Автор текста: Friedrich Hohenstaufen
Написано в 2019 году
Версия на украинском языке
Остальные авторские статьи можно прочитать здесь
Цикл «Античная философия: Формирование канона«:
- Вступление (Фалес, Анаксимандр).
- Первая часть (Пифагор).
- Вторая часть (Ксенофан) — вы здесь.
- Третья часть (Гераклит).
- Четвертая часть (Парменид).
- Пятая часть (Итоги).
Когда вспоминают про «Элейскую школу», то в первую очередь вспоминают философа Парменида, крупнейшего ее представителя, и поэтому просто невозможно не вспомнить знаменитый мем:
Но справедливости ради, у Парменида был знаменитый предшественник, который возможно и не был его прямым учителем, но так или иначе, он должен был оказать своё влияние на самого Парменида, а значит и на облик всей «Элейской школы». Этого человека звали Ксенофан из Колофона (ок. 570-475 гг. до н. э.), который уже в античной исторической традиции рисуется современником Пифагора. Таким образом он принадлежит ещё к первым поколениям философов, к поколению «Милетской школы«, и будучи долгожителем, он даже пережил Пифагора. Точно как и этот последний, Ксенофан родился в Малой Азии, в городе Колофон (прямо напротив Эфеса, родины философа Гераклита; при чем оба эти города примерно на одинаковом расстоянии (ок. 60 км) от Милета и Самоса). Также, как и Пифагор, после персидского вторжения он бежал на запад, и точно также это случилось по внутриполитическим причинам внутри самого города. Но в отличии от Пифагора он поселяется южнее, на острове Сицилия. Только спустя время Ксенофан примет участие в основании города Элея (около Неаполя), где также окажется и молодой Парменид, и где будет дано начало так называемой «Элейской школе» философии.
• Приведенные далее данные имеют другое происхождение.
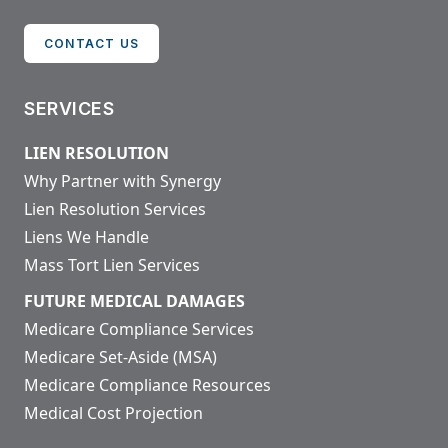
CONTACT US
SERVICES
LIEN RESOLUTION
Why Partner with Synergy
Lien Resolution Services
Liens We Handle
Mass Tort Lien Services
FUTURE MEDICAL DAMAGES
Medicare Compliance Services
Medicare Set-Aside (MSA)
Medicare Compliance Resources
Medical Cost Projection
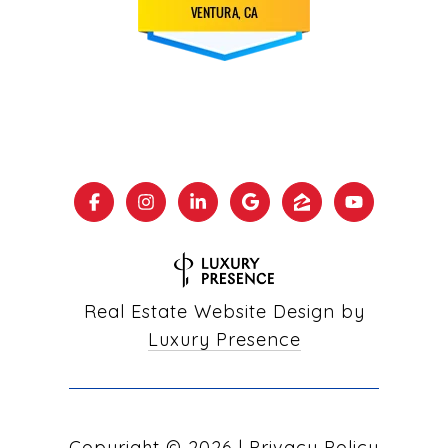
Real Estate Website Design by
Luxury Presence
Copyright ©
2026
|
Privacy Policy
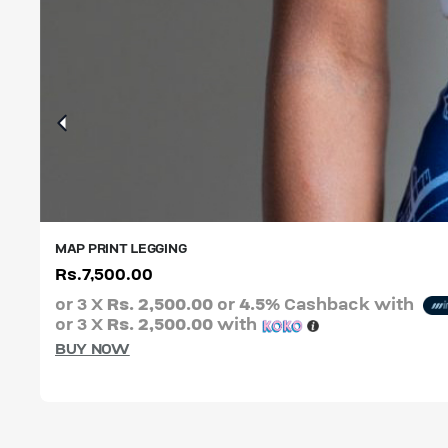
MAP PRINT LEGGING
Rs.
7,500.00
XS
S
M
L
XL
XXL
or 3 X
Rs. 2,500.00
or
4.5%
Cashback with
or 3 X
Rs. 2,500.00
with
BUY NOW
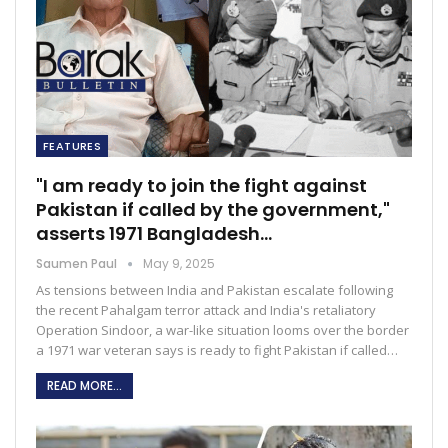
FEATURES
"I am ready to join the fight against
Pakistan if called by the government,"
asserts 1971 Bangladesh…
Saumen Paul
May 9, 2025
As tensions between India and Pakistan escalate following
the recent Pahalgam terror attack and India's retaliatory
Operation Sindoor, a war-like situation looms over the border
a 1971 war veteran says is ready to fight Pakistan if called…
READ MORE...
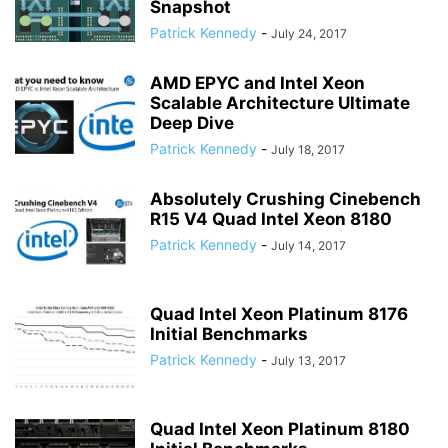
Snapshot
Patrick Kennedy
-
July 24, 2017
AMD EPYC and Intel Xeon
Scalable Architecture Ultimate
Deep Dive
Patrick Kennedy
-
July 18, 2017
Absolutely Crushing Cinebench
R15 V4 Quad Intel Xeon 8180
Patrick Kennedy
-
July 14, 2017
Quad Intel Xeon Platinum 8176
Initial Benchmarks
Patrick Kennedy
-
July 13, 2017
Quad Intel Xeon Platinum 8180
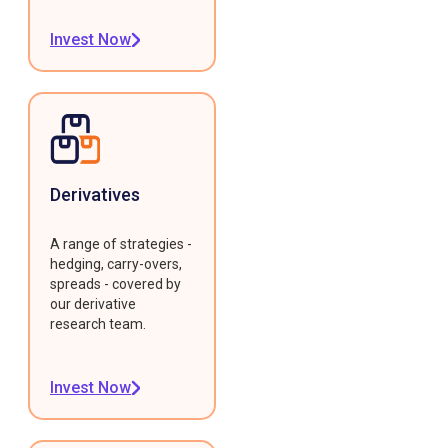
Invest Now
Derivatives
A range of strategies -
hedging, carry-overs,
spreads - covered by
our derivative
research team.
Invest Now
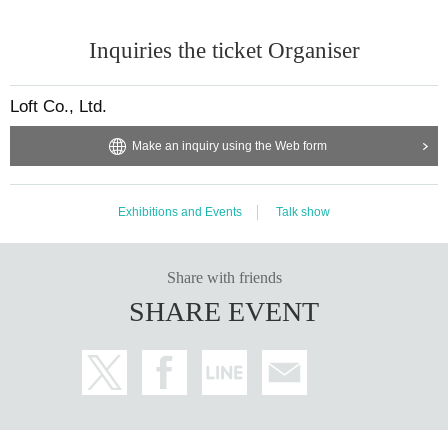
Inquiries the ticket Organiser
Loft Co., Ltd.
Make an inquiry using the Web form
Exhibitions and Events
Talk show
Share with friends
SHARE EVENT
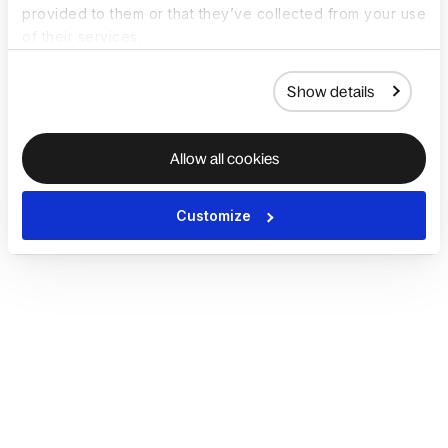
provided to them or that they’ve collected from your use
of their services.
Show details
Allow all cookies
Customize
Часто Ксенофана изображают учеником пифагорейца Архелая (медика из Кротона) или милетца Анаксимандра. Безусловно, у Ксенофана можно обнаружить влияние как одного, так и другого (да многих пифагорейцев), но это не значит, что он обязательно поддерживал какие-то отношения учитель-ученик. Например, Лаэртский сообщает, что Ксенофан полемизировал с Фалесом и Пифагором, т.е. с основателями обеих основных школ. Во всяком случае несомненно, что он знал все современные ему учения философов, и создавал собственную школу уже в рамках этого контекста. Возможно также, что кроме Парменида, он имел некоторое влияние и на философа Эмпедокла, о чем мы еще поговорим в следующих разделах. Но даже в рамках «Элейской школы» учение Ксенофана выглядит довольно уникальным.
В самой античной традиции Ксенофан считается в первую очередь поэтом. Он писал элегии, поэмы, ямбы, и считается основателем жанра сатирических стихотворений («Силлы»). В своих сатирах он обличал, например, колофонскую знать, которая дескать разнежилась и стала корыстолюбивой, что привело к анти-аристократической тирании, а в конечном итоге к поражению от рук персов. Отсюда и версия, что обиженные властители именно за это изгнали Ксенофана из города. Как не сложно заметить, изгнали его за консерватизм, про-аристократическую позицию. Но главной целью сатир была не политическая критика, а критика религиозная. Это может выглядеть странным для консерватора, но Ксенофан жёстко критиковал Гомера и Гесиода, т.е. основу традиционного воспитания греков. Об этом сохранился отличный отрывок из Плутарха:
«Ксенофан, в силу какого-то низменного отношения к современным ему философам и поэтам, сочинил нелепые силлы против всех философов и поэтов«.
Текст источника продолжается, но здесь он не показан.